**WORK TASK:** Retype, word for word, every line starting at the line with "right elbow: (216, 230)" and ending with the final line of the entries; skip the pictures.

AVAILABLE DATA START

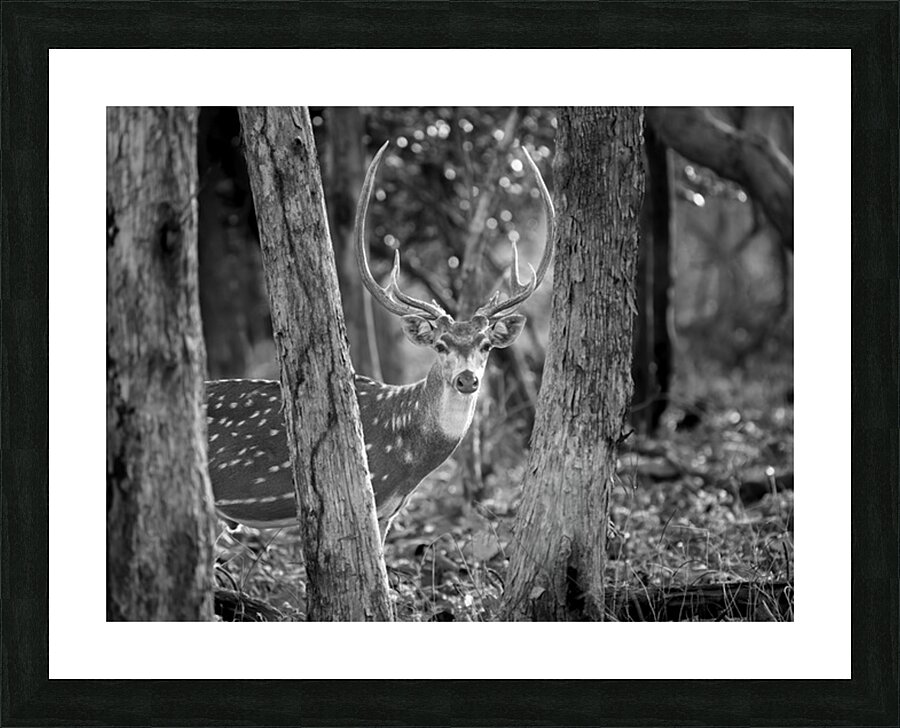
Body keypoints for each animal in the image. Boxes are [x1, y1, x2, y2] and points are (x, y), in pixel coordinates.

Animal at [207, 140, 555, 541]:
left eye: (485, 345)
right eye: (440, 345)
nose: (467, 380)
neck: (407, 458)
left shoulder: (391, 510)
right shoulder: (370, 493)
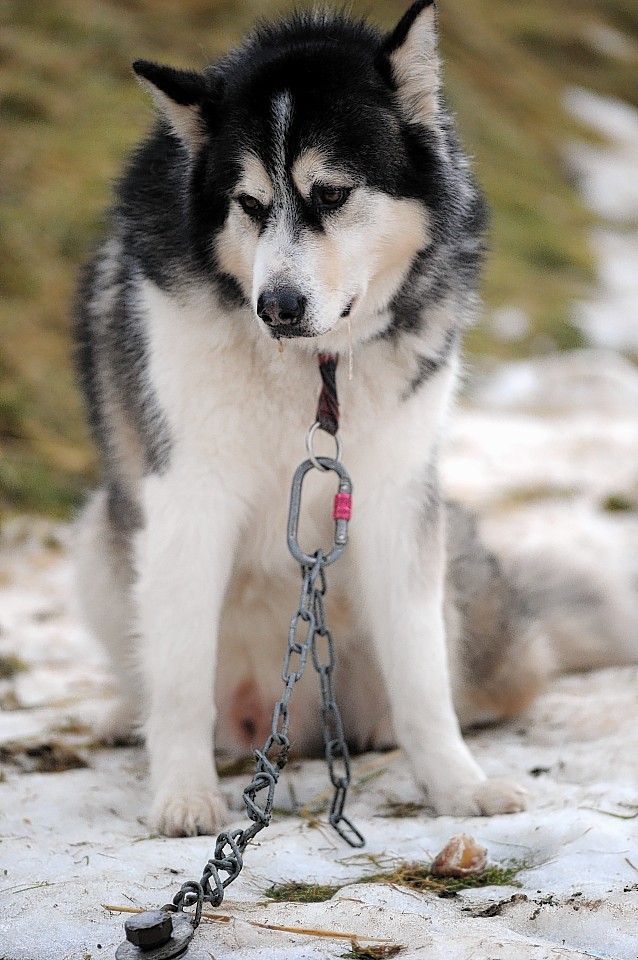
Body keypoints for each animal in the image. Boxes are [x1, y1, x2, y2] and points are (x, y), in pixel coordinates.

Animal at [74, 0, 636, 836]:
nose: (276, 306)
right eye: (249, 205)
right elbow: (177, 675)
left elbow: (423, 675)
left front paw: (456, 785)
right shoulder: (185, 496)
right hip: (101, 539)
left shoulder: (395, 495)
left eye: (331, 194)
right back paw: (127, 714)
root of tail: (288, 726)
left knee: (475, 679)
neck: (316, 372)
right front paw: (182, 793)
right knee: (153, 667)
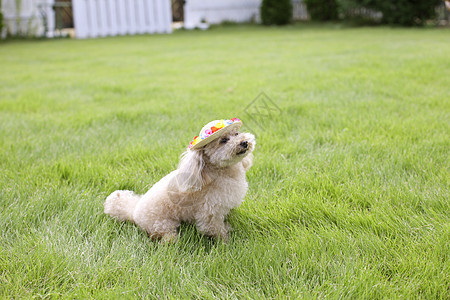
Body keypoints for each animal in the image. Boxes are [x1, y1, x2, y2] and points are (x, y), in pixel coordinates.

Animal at [103, 118, 255, 243]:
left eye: (236, 134)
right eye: (223, 140)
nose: (244, 142)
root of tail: (134, 212)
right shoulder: (209, 212)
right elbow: (216, 230)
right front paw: (226, 242)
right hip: (162, 224)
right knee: (164, 237)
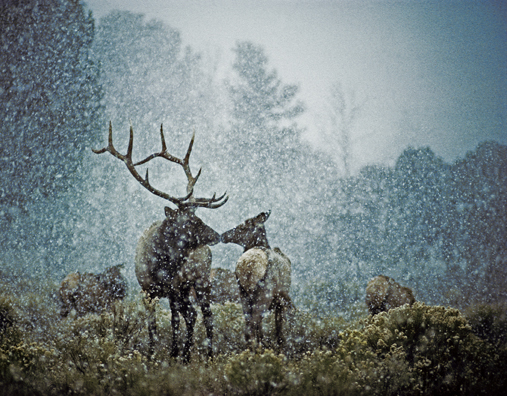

AVAILABLE DATA END

**RESULT FOR THIS TASK:**
right elbow: (216, 230)
right front paw: (226, 242)
right hip: (162, 224)
right knee: (164, 237)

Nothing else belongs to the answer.